Before the new systems, the company used some ERP modules, with Quickbooks and JobBOSS for Master Scheduling. However, “We couldn’t handle it, so the old patched together systems were short-lived,” he said. The company looked at Oracle solutions and others, “but the cloud aspect of Plex and potential expansion and customization made the decision very easy.”
Galik sees changes in aerospace that parallel automotive’s transformation from a narrow industry sector populated by fewer key basic assemblies, to manufacturing marked by great variety and mass customization. The number of SKUs and parts quantities has increased. Although Polamer Precision invested in different software products that automotive had already been using for some time, Galik knew that, for growth, the company had to reach beyond automotive solutions, investing heavily in advanced new robotics and automation.
Polamer Precision’s organizational structure has been redesigned to support new technologies as well, with IT hosting a distinct and separate area called the Technology Department, where the Plex software is tailored to the company’s system’s needs. “We found that various ERP packages would not allow this, and to compensate for this limitation, other companies would have to hire an army to support IT.” In total nine people support IT inside Polamer Precision, three of whom maintain general IT, plus six in the Technology Department, where custom applications are developed and tailored to communicate well with Plex.
Lean vs IT?
The systems at Polamer Precision may operate quietly in the background, but on the floor, every individual has access. The operation is paperless—don’t expect to see paper drawings or prints because they appear and are used on Plex screens at every machine. To illustrate, Galik points to SPC (statistical process control). Detailed quality data might be collected for compilation and analysis by other companies in a month-long routine, but at Polamer Precision, that same information is available in one click as live, real-time data.

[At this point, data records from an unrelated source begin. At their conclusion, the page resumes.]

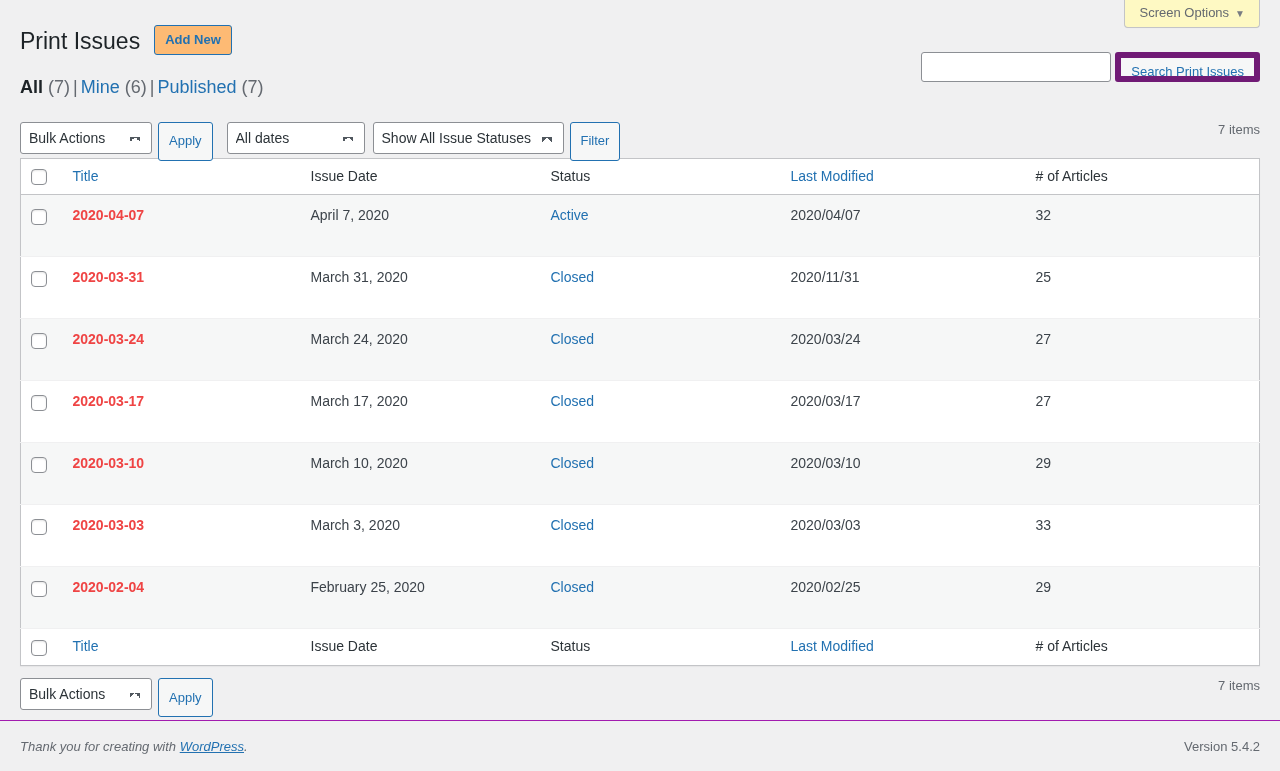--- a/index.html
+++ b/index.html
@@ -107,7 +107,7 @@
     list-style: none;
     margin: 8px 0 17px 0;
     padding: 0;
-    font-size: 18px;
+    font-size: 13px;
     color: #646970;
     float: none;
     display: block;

That’s where Galik sees the system enabling the company’s lean approach. He credits advanced IT for raising annual revenue per employee to over $260,000; in contrast, he sees traditional manufacturing running at $190,000 to $200,000 per year, per employee. The goal is to maximize every dollar of sales and, in 2018, Galik expects to reach $300,000 per employee.

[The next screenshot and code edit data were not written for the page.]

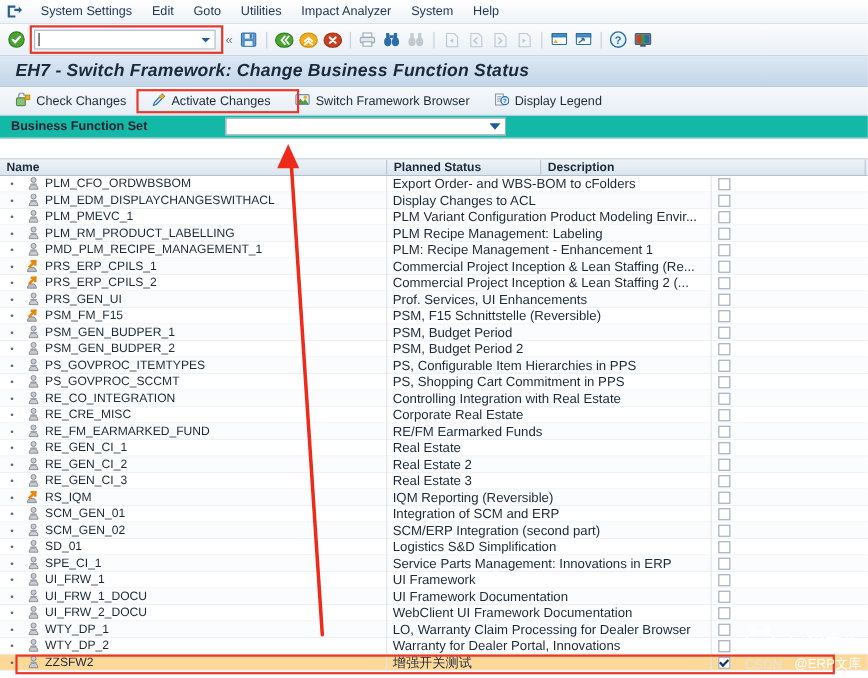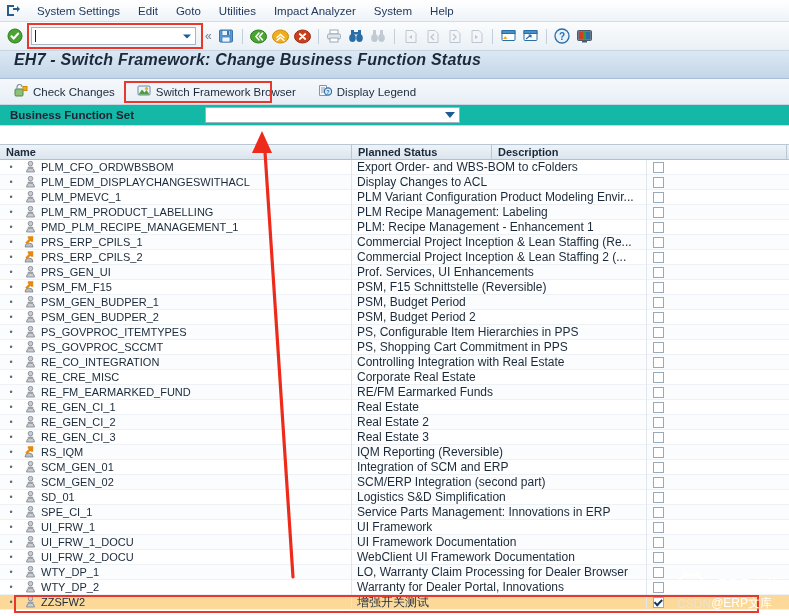--- a/index.html
+++ b/index.html
@@ -91,7 +91,7 @@
     height: 28px;
     background: linear-gradient(#dce8f4, #c3d6e8);
     border-bottom: 1px solid #a8bed4;
-    display: flex; 
+    display: flex; align-items: center;
     padding-left: 14px;
   }
   .titlebar h1 {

Also, without the kind of advanced manufacturing IT Polamer Precision has developed, the company could not continue its pattern of doubling growth every two years, a trajectory that is projected to continue through the end of 2019 with the current customer base.
The IT challenge
“Sometimes the decisions are not always clear—you have to move where your future is. Did I know this new system would be so challenging? No,” Galik said. “We knew what we were trying to establish—we are doing a lot of automation that ultimately communicates with Plex on a daily basis.”
He added: “It’s almost as if when you develop the next thing, you’re trying to see what else can be done with the system. The software is a living entity, and we know that the implementation will never end; we won’t hit the limits. But in the end, it’s easy—pull out your laptop or tablet, and make the factory work, see the operations from anywhere.